Mais au-delà des chiffres, c’est l’ambiance interne qui inquiète le plus. Des sources proches du vestiaire évoquent une rupture de confiance entre le staff et plusieurs joueurs cadres. Le style de jeu prôné par Beye, ses choix tactiques et son management auraient progressivement perdu l’adhésion d’une partie du groupe. Dans le football de haut niveau, quand un vestiaire décroche, le sort de l’entraîneur est rarement entre ses propres mains.
Cette atmosphère délétère tombe au pire moment pour un club qui veut précisément changer d’image. L’OM est en pleine mutation : nouveau logo, nouveau président en la personne de Stéphane Richard, nouveaux axes de recrutement. Dans ce scénario de renouveau assumé, le maintien d’un entraîneur associé à l’ère Medhi Benatia — directeur sportif récemment parti — et à l’héritage De Zerbi apparaît de plus en plus comme une contradiction difficilement tenable.

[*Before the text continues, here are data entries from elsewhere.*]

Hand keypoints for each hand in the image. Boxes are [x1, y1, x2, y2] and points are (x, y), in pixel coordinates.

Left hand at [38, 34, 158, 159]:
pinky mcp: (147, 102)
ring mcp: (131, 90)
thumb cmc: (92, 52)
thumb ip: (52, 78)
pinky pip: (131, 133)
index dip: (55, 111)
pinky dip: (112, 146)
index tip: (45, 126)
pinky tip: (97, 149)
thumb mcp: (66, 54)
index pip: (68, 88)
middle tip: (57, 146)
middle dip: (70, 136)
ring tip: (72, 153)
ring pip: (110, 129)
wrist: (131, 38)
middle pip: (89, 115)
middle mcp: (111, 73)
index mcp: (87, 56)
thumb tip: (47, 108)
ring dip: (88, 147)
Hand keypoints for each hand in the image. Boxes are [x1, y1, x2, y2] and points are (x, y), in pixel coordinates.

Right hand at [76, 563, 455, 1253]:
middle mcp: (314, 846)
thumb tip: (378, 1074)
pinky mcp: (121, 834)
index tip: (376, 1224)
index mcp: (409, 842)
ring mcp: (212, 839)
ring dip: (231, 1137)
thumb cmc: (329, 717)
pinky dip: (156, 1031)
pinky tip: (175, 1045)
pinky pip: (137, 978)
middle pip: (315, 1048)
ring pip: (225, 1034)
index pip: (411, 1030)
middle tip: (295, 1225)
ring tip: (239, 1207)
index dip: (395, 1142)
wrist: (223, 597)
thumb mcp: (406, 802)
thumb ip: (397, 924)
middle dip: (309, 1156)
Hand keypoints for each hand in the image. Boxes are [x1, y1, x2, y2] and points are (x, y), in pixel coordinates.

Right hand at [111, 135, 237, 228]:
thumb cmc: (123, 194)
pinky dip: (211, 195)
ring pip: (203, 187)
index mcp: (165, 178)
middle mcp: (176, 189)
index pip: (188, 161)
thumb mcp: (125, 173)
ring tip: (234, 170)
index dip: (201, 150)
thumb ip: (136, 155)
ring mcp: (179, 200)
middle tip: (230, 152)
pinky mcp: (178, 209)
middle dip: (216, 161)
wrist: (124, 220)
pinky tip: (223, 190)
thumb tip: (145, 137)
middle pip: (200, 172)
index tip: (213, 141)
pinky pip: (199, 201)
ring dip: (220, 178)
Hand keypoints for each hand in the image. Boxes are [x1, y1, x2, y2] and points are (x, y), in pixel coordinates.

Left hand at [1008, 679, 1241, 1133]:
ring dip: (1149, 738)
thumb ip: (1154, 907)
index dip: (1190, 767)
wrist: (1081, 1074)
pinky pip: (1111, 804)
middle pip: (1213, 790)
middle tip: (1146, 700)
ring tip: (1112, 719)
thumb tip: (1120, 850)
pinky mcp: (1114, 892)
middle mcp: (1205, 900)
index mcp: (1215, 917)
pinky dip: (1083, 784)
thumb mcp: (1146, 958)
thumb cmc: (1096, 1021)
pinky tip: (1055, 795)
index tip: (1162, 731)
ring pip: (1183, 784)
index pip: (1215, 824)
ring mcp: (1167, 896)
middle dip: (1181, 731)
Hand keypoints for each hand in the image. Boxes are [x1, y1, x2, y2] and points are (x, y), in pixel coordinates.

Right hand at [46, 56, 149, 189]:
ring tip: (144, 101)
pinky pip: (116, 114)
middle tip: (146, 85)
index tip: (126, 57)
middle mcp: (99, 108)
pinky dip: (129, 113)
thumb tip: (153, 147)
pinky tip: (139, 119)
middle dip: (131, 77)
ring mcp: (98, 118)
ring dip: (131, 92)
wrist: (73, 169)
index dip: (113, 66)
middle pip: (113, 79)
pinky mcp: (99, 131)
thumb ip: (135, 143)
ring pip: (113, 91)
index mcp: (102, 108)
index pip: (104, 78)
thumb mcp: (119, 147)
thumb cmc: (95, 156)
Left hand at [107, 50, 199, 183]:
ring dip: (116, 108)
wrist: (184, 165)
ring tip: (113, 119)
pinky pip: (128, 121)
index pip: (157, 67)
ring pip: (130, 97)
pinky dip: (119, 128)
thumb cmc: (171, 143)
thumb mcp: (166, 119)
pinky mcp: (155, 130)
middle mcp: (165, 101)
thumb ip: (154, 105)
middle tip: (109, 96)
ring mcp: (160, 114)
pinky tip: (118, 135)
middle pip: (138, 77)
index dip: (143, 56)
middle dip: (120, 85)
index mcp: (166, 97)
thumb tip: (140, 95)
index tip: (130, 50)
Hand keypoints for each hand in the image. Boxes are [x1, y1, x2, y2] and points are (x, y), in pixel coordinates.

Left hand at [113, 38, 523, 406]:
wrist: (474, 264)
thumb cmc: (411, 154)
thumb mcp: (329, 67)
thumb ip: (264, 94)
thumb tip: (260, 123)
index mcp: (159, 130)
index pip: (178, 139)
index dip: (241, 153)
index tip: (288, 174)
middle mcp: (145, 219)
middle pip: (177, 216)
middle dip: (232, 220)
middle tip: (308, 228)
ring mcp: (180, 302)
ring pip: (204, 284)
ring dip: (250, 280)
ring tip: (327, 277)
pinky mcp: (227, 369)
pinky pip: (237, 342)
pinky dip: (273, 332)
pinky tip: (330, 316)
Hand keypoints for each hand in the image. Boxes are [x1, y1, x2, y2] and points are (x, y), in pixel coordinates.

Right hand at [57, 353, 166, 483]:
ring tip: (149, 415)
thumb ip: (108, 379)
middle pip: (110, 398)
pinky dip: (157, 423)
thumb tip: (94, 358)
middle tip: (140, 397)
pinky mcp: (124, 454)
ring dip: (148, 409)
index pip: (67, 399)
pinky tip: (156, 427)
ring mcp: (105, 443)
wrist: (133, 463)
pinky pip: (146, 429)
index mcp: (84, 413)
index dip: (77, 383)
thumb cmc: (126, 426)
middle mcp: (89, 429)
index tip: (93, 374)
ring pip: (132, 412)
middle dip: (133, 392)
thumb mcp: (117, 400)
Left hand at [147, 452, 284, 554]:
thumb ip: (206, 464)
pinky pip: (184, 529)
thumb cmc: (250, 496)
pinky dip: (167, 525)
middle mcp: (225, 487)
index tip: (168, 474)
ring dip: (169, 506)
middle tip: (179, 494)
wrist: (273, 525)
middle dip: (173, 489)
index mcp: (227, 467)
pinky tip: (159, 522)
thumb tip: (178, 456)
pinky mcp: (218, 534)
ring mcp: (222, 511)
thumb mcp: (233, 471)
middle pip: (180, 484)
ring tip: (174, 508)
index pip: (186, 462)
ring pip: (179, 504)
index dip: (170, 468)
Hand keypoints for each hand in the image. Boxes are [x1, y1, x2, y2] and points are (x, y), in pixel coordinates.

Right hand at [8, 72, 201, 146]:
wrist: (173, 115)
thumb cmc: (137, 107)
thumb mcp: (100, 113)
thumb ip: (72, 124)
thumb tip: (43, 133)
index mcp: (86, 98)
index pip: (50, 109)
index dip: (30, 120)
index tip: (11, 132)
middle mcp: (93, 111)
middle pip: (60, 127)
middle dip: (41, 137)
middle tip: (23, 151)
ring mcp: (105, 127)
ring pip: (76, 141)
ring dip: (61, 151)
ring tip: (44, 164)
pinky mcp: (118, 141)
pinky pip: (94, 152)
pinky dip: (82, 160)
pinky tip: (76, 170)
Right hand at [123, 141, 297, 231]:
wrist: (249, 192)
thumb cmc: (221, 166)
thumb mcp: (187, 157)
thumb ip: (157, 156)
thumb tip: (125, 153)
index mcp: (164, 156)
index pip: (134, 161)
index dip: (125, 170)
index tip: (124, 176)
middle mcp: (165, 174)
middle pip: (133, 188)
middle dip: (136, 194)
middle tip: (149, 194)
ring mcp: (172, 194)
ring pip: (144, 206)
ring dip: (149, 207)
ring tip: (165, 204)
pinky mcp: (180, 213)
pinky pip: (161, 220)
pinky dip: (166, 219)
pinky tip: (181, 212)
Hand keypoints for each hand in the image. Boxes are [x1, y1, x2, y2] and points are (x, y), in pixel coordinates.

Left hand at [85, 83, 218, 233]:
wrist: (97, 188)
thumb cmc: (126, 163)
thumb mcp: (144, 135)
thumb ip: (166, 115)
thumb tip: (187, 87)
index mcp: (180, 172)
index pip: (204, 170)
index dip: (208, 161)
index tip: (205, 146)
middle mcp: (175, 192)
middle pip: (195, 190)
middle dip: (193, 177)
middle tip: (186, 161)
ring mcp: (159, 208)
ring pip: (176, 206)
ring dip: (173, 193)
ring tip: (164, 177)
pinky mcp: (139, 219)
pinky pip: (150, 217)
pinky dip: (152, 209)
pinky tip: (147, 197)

La Ligue des Champions, seul horizon qui vaille
Il existe pourtant un scénario dans lequel Habib Beye pourrait retourner la situation en sa faveur. Et il tient en trois lettres : LdC. Le président Stéphane Richard a été limpide sur ce point, sans prendre de gants particuliers : la décision concernant l’avenir de l’entraîneur sera intimement liée à la capacité de l’OM à terminer dans le top 3 de Ligue 1 et à décrocher une qualification directe pour la prochaine Ligue des Champions.
Beye lui-même ne se berce pas d’illusions. Interrogé sur son avenir, il a reconnu publiquement, selon Africa Soccer, que son maintien à la tête du club est conditionné à cet objectif précis. Une lucidité désarmante, presque troublante, qui dit beaucoup sur la pression psychologique que vit quotidiennement l’entraîneur depuis plusieurs semaines.
Le problème, c’est que la marge de manœuvre est ténue. Marseille accuse un retard de plusieurs points sur Lille et Lyon, deux clubs qui occupent actuellement les places qualificatives directes. Chaque journée compte double, chaque faux pas peut être fatal. Et dans ce contexte, diriger un groupe dont une partie semble avoir mentalement décroché relève du défi insurmontable. Gérer cette pression simultanément sur les plans sportif, psychologique et médiatique est devenu, pour Beye, une question de survie professionnelle.
Dans les coulisses, le successeur se dessine déjà
Le plus révélateur dans cette histoire, c’est peut-être ce qui se passe en dehors du terrain. Car pendant que Beye bataille pour maintenir son équipe dans la course à l’Europe, les dirigeants marseillais auraient, selon Le10sport et d’autres sources, déjà enclenché une réflexion sur l’identité de son successeur. Aucun nom officiel n’a filtré à ce stade, mais le simple fait que cette recherche soit engagée — ou du moins envisagée de façon concrète — en dit long sur la confiance réelle accordée à l’entraîneur en place.
Cette double temporalité est cruelle mais caractéristique du football moderne : on gère le présent avec un entraîneur tout en préparant l’avenir sans lui. Beye le sait probablement. Son entourage aussi. Et cette conscience partagée d’une fin proche ne fait qu’alourdir une atmosphère déjà suffocante autour du club phocéen.
Une fin de saison sous haute tension
Les prochaines semaines seront donc décisives, non seulement pour les ambitions sportives de l’OM, mais pour l’avenir immédiat d’un homme qui a accepté un challenge immense en prenant les rênes d’un club aussi passionnel que difficile à manager. Habib Beye n’a pas démérité sur le plan humain, et certains de ses choix ont témoigné d’une vraie vision du football. Mais dans ce métier impitoyable, la vision sans résultats reste un luxe que peu de clubs peuvent se permettre longtemps.
À Marseille, où la patience des supporters est inversement proportionnelle à l’intensité de leurs émotions, le temps presse. Et pour Beye, chaque match à venir ressemble moins à une opportunité qu’à un dernier sursis.